ChatGPT: If Scale is the Answer, What is Left to be Asked?

If you’ve been impressed by the capabilities of Siri or Alexa, you’ll be more than excited about the amazing possibilities of Large Language Models (LLMs) like ChatGPT or GPT4: The Artificial Intelligences (AI) in these models are already capable of passing complex tests like GRE, SAT or even bar exams! As part of our seminar series »Machine and Deep Learning« Prof. Dr. Goran Glavaš from the Julius-Maximilians-Universität Würzburg will present a talk on the topic »ChatGPT: If Scale is the Answer, What is Left to be Asked?« The hybrid lecture will take place on 04.04.2023, 5:00 – 6:00 PM. You can take part in the event via MSTeams or visit us in the lecture hall of the Fraunhofer ITWM in Kaiserslautern.
This event is the starting point for the new edition of our seminar series »Machine and Deep Learning«. The series is intended to give interested persons an insight into this large field of research and a deeper understanding. Everyone who wants to learn more about Deep Learning, Machine Learning or AI in general is invited – no matter if students, PhD students, professors, or software developers. No registration is necessary if you would like to participate digitally.
Abstract of the Talk
Large Language Models (LLMs) such as Chat-GPT, GPT-4, Bard, PaLM have recently demonstrated an almost shocking level of language understanding and generation abilities, passing a wide variety of complex tests from GRE and SAT to Bar Examination.
Even more impressively, the latest of these models have demonstrated understanding (and ability to manipulate) complex artifacts of other modalities, such as images and code. Despite the fact that, as proprietary models, details of their neural architectures and training objectives are not disclosed, all evidence suggests that it is in fact the sheer scale of these models (e.g. GPT-4 is speculated to have tens of trillions of parameters) and the data on which they were trained the key factor to their unprecedented abilities. In fact, even in controlled experiments with smaller language models, certain abilities have been shown to emerge (hence dubbed »emerging abilities«) only at a certain scale.
In this talk, I will first cover the (known) technical details of LLMs and their training procedures. In the second part, I will focus on emerging abilities (at different scales) as well as cases on which LLMs still fail. Finally, I will conclude with a discussion of implications that the observation that »scale is all that matters« has on future AI research, and NLP research in particular.

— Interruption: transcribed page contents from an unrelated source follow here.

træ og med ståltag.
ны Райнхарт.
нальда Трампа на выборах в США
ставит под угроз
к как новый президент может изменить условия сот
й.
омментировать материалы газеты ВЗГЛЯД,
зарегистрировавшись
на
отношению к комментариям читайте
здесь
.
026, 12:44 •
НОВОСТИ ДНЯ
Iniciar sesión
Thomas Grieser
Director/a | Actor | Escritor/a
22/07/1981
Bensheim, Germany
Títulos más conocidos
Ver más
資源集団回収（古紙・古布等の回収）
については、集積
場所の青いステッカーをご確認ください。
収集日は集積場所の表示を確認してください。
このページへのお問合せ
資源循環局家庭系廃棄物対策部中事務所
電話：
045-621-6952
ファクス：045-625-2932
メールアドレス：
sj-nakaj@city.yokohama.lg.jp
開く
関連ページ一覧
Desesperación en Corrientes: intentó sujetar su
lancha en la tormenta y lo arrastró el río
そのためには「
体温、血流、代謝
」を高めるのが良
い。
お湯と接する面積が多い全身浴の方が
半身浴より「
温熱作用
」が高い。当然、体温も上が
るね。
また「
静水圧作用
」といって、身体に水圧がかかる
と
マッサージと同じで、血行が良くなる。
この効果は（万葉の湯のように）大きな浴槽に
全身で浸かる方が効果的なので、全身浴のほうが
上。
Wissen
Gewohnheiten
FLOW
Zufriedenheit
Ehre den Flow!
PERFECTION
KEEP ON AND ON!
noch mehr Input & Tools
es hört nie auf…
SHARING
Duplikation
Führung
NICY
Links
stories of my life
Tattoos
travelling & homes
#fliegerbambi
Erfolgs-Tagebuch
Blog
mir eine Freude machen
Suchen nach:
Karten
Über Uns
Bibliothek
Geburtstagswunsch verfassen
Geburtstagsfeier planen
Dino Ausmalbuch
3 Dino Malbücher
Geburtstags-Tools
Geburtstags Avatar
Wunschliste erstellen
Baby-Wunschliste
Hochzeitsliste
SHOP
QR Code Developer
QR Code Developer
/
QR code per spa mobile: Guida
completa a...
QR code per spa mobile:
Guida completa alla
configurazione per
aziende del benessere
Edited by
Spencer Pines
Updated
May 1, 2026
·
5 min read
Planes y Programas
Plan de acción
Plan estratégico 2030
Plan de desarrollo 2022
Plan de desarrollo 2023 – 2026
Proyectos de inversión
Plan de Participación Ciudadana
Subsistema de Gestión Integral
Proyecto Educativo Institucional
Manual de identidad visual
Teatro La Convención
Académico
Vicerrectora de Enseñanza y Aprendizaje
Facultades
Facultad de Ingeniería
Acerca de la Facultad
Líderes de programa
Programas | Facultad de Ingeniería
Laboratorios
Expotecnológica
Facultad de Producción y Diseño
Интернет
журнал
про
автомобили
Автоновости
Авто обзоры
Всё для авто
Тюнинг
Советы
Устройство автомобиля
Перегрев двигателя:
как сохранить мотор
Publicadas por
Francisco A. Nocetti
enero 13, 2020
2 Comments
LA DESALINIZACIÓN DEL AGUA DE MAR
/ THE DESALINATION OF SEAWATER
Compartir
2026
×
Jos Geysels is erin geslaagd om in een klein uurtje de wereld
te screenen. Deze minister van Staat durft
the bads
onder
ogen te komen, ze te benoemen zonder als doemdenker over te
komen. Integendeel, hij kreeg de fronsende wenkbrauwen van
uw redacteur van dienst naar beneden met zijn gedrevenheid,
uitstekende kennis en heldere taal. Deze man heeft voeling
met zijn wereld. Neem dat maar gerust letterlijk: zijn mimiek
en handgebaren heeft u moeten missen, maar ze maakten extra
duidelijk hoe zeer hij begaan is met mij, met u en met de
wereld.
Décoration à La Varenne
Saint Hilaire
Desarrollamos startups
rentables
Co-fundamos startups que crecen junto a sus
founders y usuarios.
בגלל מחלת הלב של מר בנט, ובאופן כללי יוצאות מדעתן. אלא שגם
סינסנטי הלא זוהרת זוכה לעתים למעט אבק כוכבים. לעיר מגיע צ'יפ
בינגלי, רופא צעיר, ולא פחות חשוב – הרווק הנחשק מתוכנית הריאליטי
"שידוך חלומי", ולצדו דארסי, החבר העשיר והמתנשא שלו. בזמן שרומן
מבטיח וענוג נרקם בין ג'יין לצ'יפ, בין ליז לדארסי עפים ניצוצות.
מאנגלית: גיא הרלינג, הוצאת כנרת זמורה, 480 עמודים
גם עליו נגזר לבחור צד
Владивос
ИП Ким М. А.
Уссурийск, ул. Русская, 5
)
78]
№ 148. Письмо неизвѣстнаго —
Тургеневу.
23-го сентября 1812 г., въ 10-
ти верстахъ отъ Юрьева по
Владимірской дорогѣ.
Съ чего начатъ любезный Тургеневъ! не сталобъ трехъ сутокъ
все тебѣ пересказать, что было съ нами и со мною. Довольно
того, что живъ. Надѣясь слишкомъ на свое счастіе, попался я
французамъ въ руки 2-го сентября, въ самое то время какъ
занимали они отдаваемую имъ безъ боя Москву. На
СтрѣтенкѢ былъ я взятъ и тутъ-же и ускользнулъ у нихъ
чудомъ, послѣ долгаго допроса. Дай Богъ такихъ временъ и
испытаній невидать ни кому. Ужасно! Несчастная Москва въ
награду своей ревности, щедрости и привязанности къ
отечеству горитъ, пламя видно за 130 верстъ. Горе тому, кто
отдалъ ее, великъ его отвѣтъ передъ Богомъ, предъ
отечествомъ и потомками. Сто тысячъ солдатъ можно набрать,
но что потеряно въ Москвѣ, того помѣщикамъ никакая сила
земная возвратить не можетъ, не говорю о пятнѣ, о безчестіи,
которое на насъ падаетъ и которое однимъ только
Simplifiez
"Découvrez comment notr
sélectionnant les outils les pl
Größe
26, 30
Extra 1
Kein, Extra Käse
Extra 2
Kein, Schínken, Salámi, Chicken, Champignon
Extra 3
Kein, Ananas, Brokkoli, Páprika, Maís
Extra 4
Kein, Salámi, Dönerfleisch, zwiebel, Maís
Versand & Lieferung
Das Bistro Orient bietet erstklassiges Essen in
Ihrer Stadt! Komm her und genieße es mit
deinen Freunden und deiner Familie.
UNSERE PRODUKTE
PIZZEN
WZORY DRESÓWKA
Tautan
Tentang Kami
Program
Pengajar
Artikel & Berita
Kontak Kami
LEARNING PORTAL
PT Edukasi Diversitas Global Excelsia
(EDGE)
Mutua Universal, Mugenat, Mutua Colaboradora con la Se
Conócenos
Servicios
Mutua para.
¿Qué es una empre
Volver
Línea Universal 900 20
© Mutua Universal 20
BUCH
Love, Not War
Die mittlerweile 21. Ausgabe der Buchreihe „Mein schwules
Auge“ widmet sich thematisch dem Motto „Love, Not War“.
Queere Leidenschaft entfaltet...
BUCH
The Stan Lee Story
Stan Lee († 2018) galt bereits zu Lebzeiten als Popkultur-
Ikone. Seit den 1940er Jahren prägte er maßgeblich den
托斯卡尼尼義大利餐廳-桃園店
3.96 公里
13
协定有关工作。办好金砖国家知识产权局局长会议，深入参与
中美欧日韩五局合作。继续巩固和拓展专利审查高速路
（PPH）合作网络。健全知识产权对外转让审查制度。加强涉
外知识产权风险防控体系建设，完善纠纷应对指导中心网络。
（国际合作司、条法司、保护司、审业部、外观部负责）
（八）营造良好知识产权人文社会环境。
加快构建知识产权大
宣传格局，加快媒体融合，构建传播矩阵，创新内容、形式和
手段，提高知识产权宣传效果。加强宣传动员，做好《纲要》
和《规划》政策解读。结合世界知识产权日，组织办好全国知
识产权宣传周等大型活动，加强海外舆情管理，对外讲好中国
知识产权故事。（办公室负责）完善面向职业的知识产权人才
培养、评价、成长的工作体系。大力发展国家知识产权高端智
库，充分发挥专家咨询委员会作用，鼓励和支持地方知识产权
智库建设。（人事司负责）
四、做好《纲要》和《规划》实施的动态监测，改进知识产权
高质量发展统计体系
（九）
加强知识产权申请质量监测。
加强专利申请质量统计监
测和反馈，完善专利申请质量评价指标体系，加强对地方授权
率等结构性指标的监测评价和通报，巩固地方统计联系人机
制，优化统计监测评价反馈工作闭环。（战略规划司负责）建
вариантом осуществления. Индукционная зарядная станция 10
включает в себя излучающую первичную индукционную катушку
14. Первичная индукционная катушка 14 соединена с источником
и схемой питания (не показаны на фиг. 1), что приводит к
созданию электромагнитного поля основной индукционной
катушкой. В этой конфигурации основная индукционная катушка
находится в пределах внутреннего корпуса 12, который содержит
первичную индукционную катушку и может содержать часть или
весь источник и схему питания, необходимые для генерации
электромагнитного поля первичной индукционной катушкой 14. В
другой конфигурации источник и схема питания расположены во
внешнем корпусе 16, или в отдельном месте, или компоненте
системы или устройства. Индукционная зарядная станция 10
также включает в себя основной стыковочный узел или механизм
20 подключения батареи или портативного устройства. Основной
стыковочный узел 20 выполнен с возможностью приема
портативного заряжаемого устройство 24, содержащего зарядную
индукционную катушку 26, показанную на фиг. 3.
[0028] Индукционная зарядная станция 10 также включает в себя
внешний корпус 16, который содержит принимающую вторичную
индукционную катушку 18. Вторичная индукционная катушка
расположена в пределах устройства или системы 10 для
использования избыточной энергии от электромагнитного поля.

Bio of the Speaker Prof. Dr. Goran Glavaš
Goran Glavaš is a Full Professor for Natural Language Processing at University of Würzburg, Faculty of Mathematics and Computer Science and the Center for AI and Data Science (CAIDAS). He obtained his PhD. at the Text Analysis and Knowledge Engineering Lab (TakeLab), University of Zagreb. His research is in the areas of natural language processing (NLP) and information retrieval (IR), with focus on lexical and computational semantics, multilingual and cross-lingual NLP and IR, information extraction and NLP applications (for social sciences and humanities).